Purchase applications for new mortgages were also up, the MBA's data showed. Compared to a year earlier, there was a 20% increase.
Strength in the mortgage market is an encouraging sign
In recent months, demand for mortgages has strengthened, a positive sign for the housing market at large, according to economists at Wells Fargo.
"The improvement suggests that new and existing home sales, which have both grown modestly recently, should continue to trend in a positive direction," they wrote in commentary published last week.
There are some caveats, however.
For one, the Wells Fargo team points out that the broader economic landscape is currently a mixed bag. That could adversely affect mortgage rates, worsen affordability or damage consumer spending.
There's also the Federal Reserve. Though it's likely the central bank will lower its benchmark interest rate this week, the commentary from leadership that follows that decision is more important for the mortgage market.

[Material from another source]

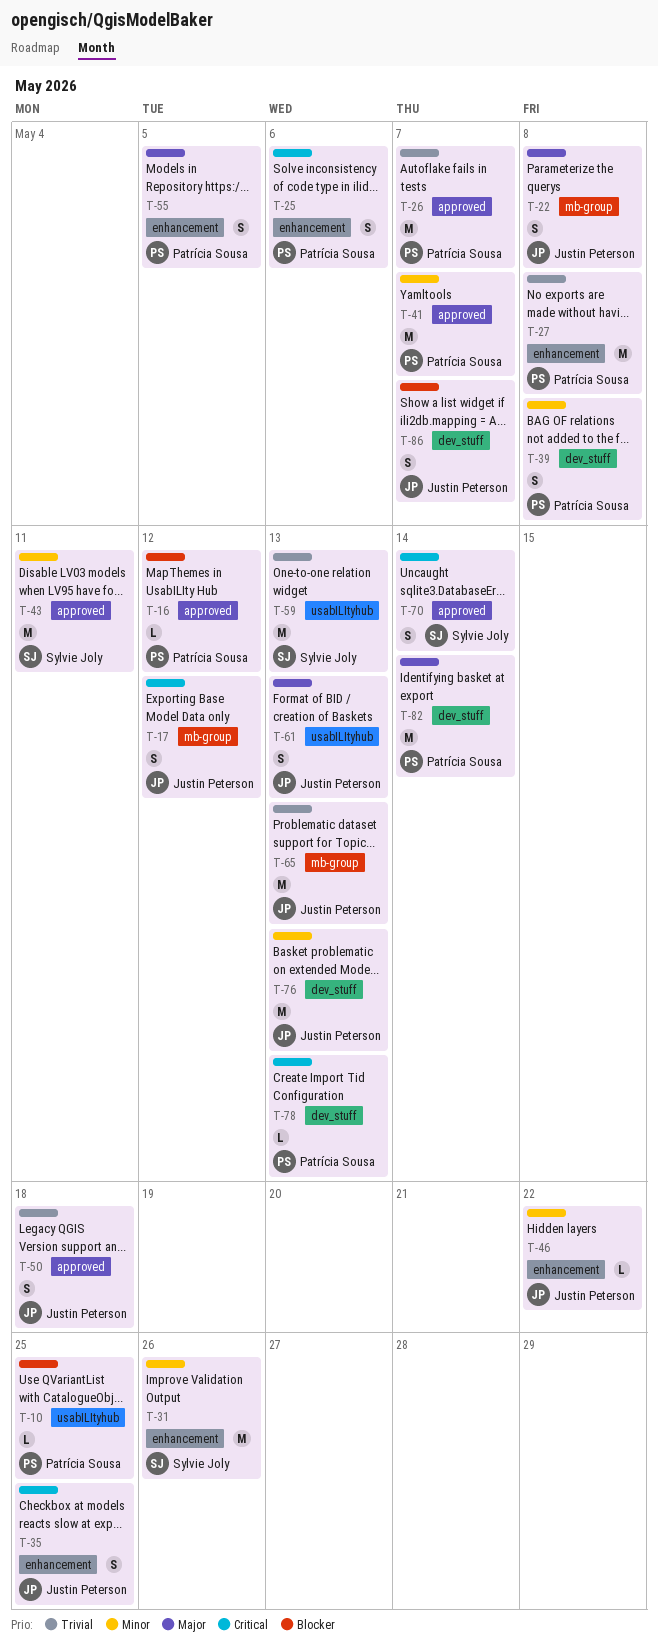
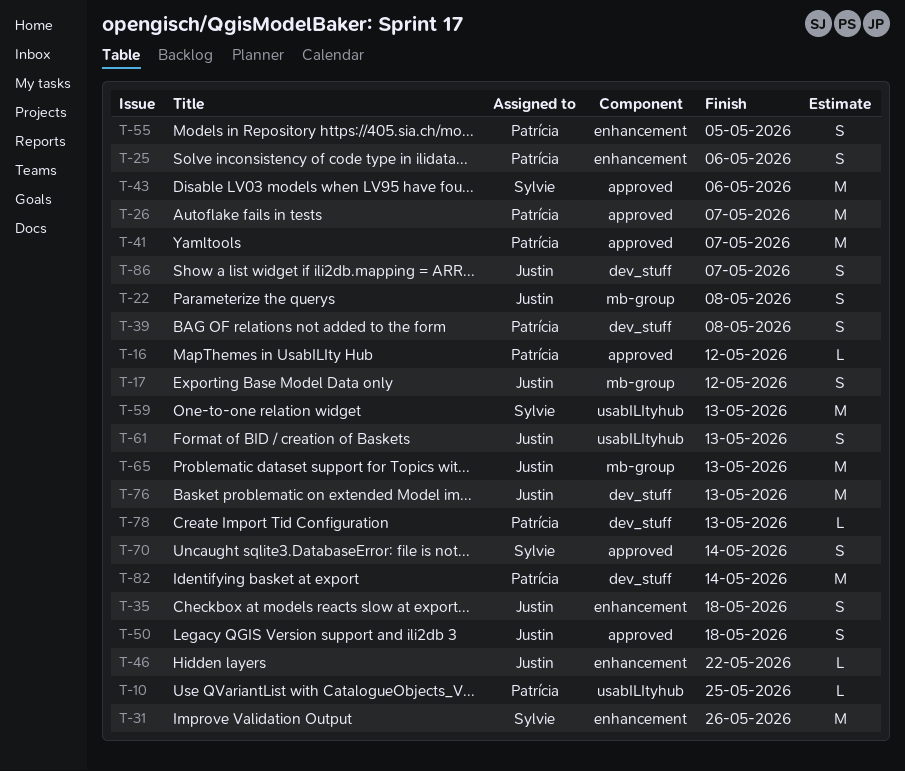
T-27: present -> none
T-35, due: May 25 -> May 18
T-43, due: May 11 -> May 6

"[Mortgage] rates are already low today. The Fed rate cut won't make them go any lower," Matthew Graham, chief operating officer of Mortgage News Daily, explained in a blog post Tuesday afternoon. "Other info from the Fed could make them go either higher or lower, depending on what's said."
The takeaway is there are encouraging signs that the mortgage market, and thus, the housing market, could soon see accelerated activity compared to recent — as in the last two years — norms.
"The mortgage applications for purchase index does not appear to be accelerating sharply and is still low relative to the high levels registered after the pandemic," the Wells Fargo report said. "This suggests a significant near-term break-out in home sales is unlikely as challenging affordability conditions and a less-robust macroeconomic backdrop continue to limit activity."